Wallace, who earlier this month announced he would not return to Richard Petty Motorsports next year, is the only Black driver competing full-time in Nascar's three national series. He has gained widespread public awareness by speaking out against police brutality and social injustice.
In a sport where money buys speed, Wallace has recently signed endorsement deals with companies like Columbia Sportswear and DoorDash.
"Historically, Nascar has struggled with diversity and there have been few Black owners," Jordan said. "The timing seemed perfect as Nascar is evolving and embracing social change more and more."
Think about it. Jordan is a global sporting icon. Hamlin is one of Nascar's top stars. Wallace is one of Nascar's most recognizable names, both inside and outside the sport.
The team will be the first major organization not owned by a White male. It's one of two-- along with Brad Daugherty, a minority owner of JTG-Daugherty Racing--Black owners at the Cup level. The result is a powerful blend of sponsor appeal and marketability.
But will they win races? That's a tougher question to answer. Jordan's history as a team owner is checkered at best.

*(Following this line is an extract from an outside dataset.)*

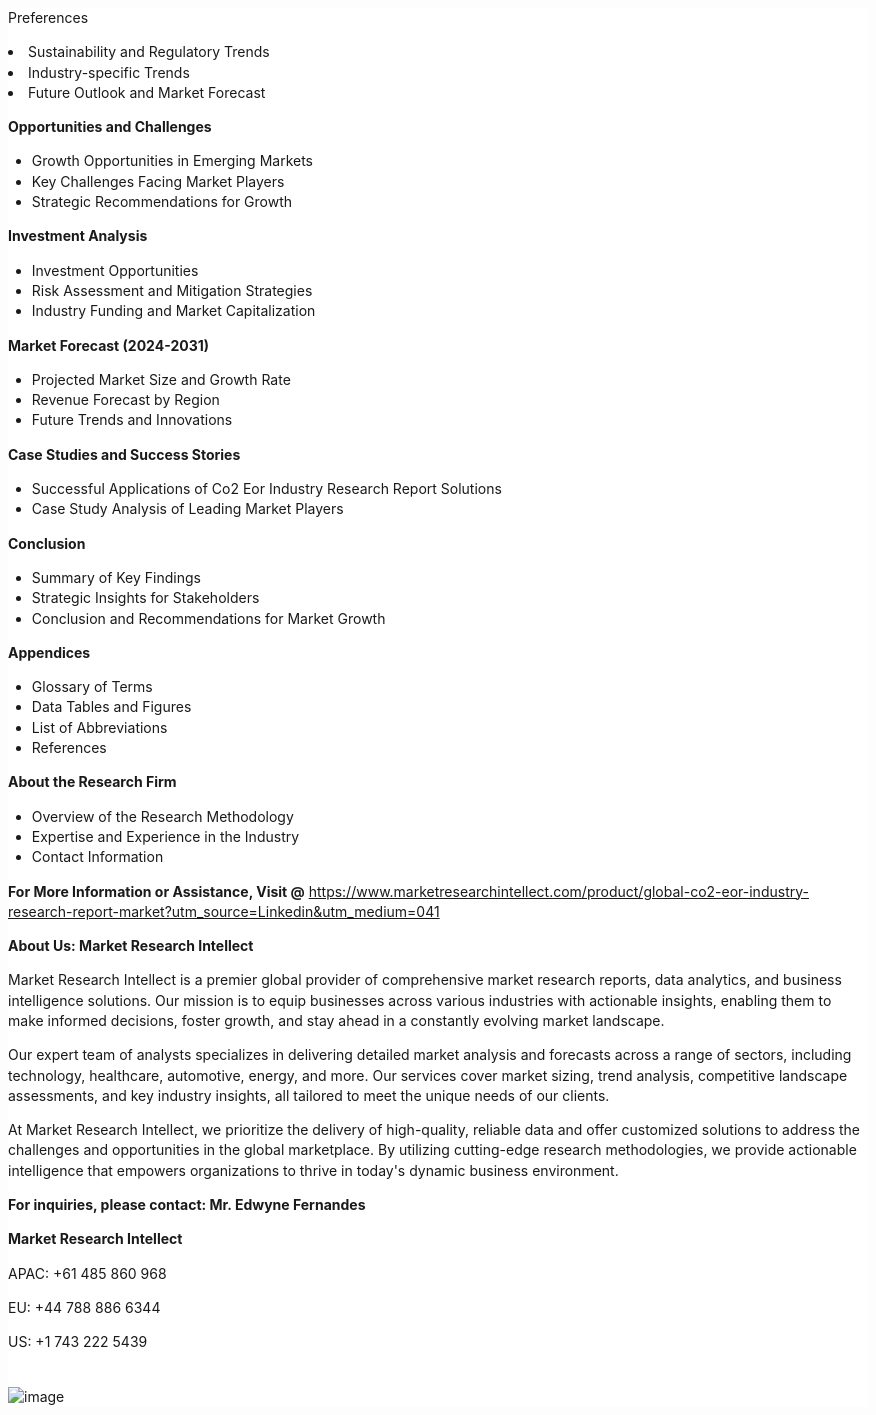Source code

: Preferences</li><li>Sustainability and Regulatory Trends</li><li>Industry-specific Trends</li><li>Future Outlook and Market Forecast</li></ul><p><strong>Opportunities and Challenges</strong></p><ul><li>Growth Opportunities in Emerging Markets</li><li>Key Challenges Facing Market Players</li><li>Strategic Recommendations for Growth</li></ul><p><strong>Investment Analysis</strong></p><ul><li>Investment Opportunities</li><li>Risk Assessment and Mitigation Strategies</li><li>Industry Funding and Market Capitalization</li></ul><p><strong>Market Forecast (2024-2031)</strong></p><ul><li>Projected Market Size and Growth Rate</li><li>Revenue Forecast by Region</li><li>Future Trends and Innovations</li></ul><p><strong>Case Studies and Success Stories</strong></p><ul><li>Successful Applications of Co2 Eor Industry Research Report Solutions</li><li>Case Study Analysis of Leading Market Players</li></ul><p><strong>Conclusion</strong></p><ul><li>Summary of Key Findings</li><li>Strategic Insights for Stakeholders</li><li>Conclusion and Recommendations for Market Growth</li></ul><p><strong>Appendices</strong></p><ul><li>Glossary of Terms</li><li>Data Tables and Figures</li><li>List of Abbreviations</li><li>References</li></ul><p><strong>About the Research Firm</strong></p><ul><li>Overview of the Research Methodology</li><li>Expertise and Experience in the Industry</li><li>Contact Information</li></ul></div><div class="article-main__content" data-test-id="publishing-text-block"><p><span class="font-[700]"><strong>For More Information or Assistance, Visit @</strong>&nbsp;<a href="https://www.marketresearchintellect.com/product/global-co2-eor-industry-research-report-market?utm_source=Linkedin&utm_medium=041">https://www.marketresearchintellect.com/product/global-co2-eor-industry-research-report-market?utm_source=Linkedin&utm_medium=041</a></span></p><p><strong>About Us: Market Research Intellect</strong></p><p>Market Research Intellect is a premier global provider of comprehensive market research reports, data analytics, and business intelligence solutions. Our mission is to equip businesses across various industries with actionable insights, enabling them to make informed decisions, foster growth, and stay ahead in a constantly evolving market landscape.</p><p>Our expert team of analysts specializes in delivering detailed market analysis and forecasts across a range of sectors, including technology, healthcare, automotive, energy, and more. Our services cover market sizing, trend analysis, competitive landscape assessments, and key industry insights, all tailored to meet the unique needs of our clients.</p><p>At Market Research Intellect, we prioritize the delivery of high-quality, reliable data and offer customized solutions to address the challenges and opportunities in the global marketplace. By utilizing cutting-edge research methodologies, we provide actionable intelligence that empowers organizations to thrive in today's dynamic business environment.</p><p><strong>For inquiries, please contact: Mr. Edwyne Fernandes</strong></p><p><strong>Market Research Intellect</strong></p><p>APAC: +61 485 860 968</p><p>EU: +44 788 886 6344</p><p>US: +1 743 222 5439</p></div><div class="article-main__content" data-test-id="publishing-text-block">&nbsp;</div>
![image](https://github.com/user-attachments/assets/bc437c2f-0942-48db-aaa4-9d55f693f508)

The motorcycle racing team he owned in the early 2000s was reasonably successful, especially for a works team competing against factory teams.
But his tenure as the owner of the Charlotte Bobcats has been disappointing: The franchise has never finished higher than second in its division. In three trips to the playoffs, it has never made it out of the first round.
Coaching is important, but basketball is a player's game: A team with great players and a decent coach will almost always beat a team with decent players and a great coach. That's why the best college coaches are, first and foremost, great recruiters.
That's why the most successful franchises are, first and foremost, great at identifying talent.
That's where Jordan has struggled. No matter how inspirational, transformational, or exceptional, leadership can only produce incremental improvements. Even someone with Jordan's pedigree won't be able to turn a new team into a winning team without incredibly talented people.
And that's where Hamlin and Toyota come in. Hamlin knows the sport, knows the people; he surely has a wish list of people to hire. Toyota, the team's car manufacturer, knows how to work with teams. Toyota cars have won three of the last five championships, and Jordan's team will likely forge a technical alliance with Joe Gibbs Racing, similar to that of Furniture Row Racing, winners of the 2017 championship. (In a sport where conflicts of interest seemingly abound, Hamlin drives for Joe Gibbs Racing.)
In all likelihood, Jordan will focus on business development: Using his considerable fame, business relationships, individual brand, and considerable fortune--worth an estimated $1.6 billion--to fund a first-class organization.
Hamlin will likely focus on the technical side.
And Wallace will get the chance to prove what every driver for under-funded teams dream of: When provided with great equipment, he can win races.
Regardless, it's a win for Nascar, a sport where some of the most successful owners are in their 70s and 80s. All of whom, coincidentally, I've interviewed: Rick Hendrick is 71, Joe Gibbs is 79, Roger Penske is 83. Jordan is 57.
And besides his relative youth, Jordan's presence might attract other new owners. His presence should attract new fans. His presence will definitely attract new sponsors.
His presence definitely adds much-needed diversity to a sport consisting predominately of White males.
Those are all wins for Nascar.
With all the advantages he brings to the table, whether Jordan's team will actually win races depends on what every successful business depends on: The ability to identify and attract great talent. And turn a collection of outstanding individuals into a real team.
Because that is something no amount of money, connections, name recognition, etc., can buy.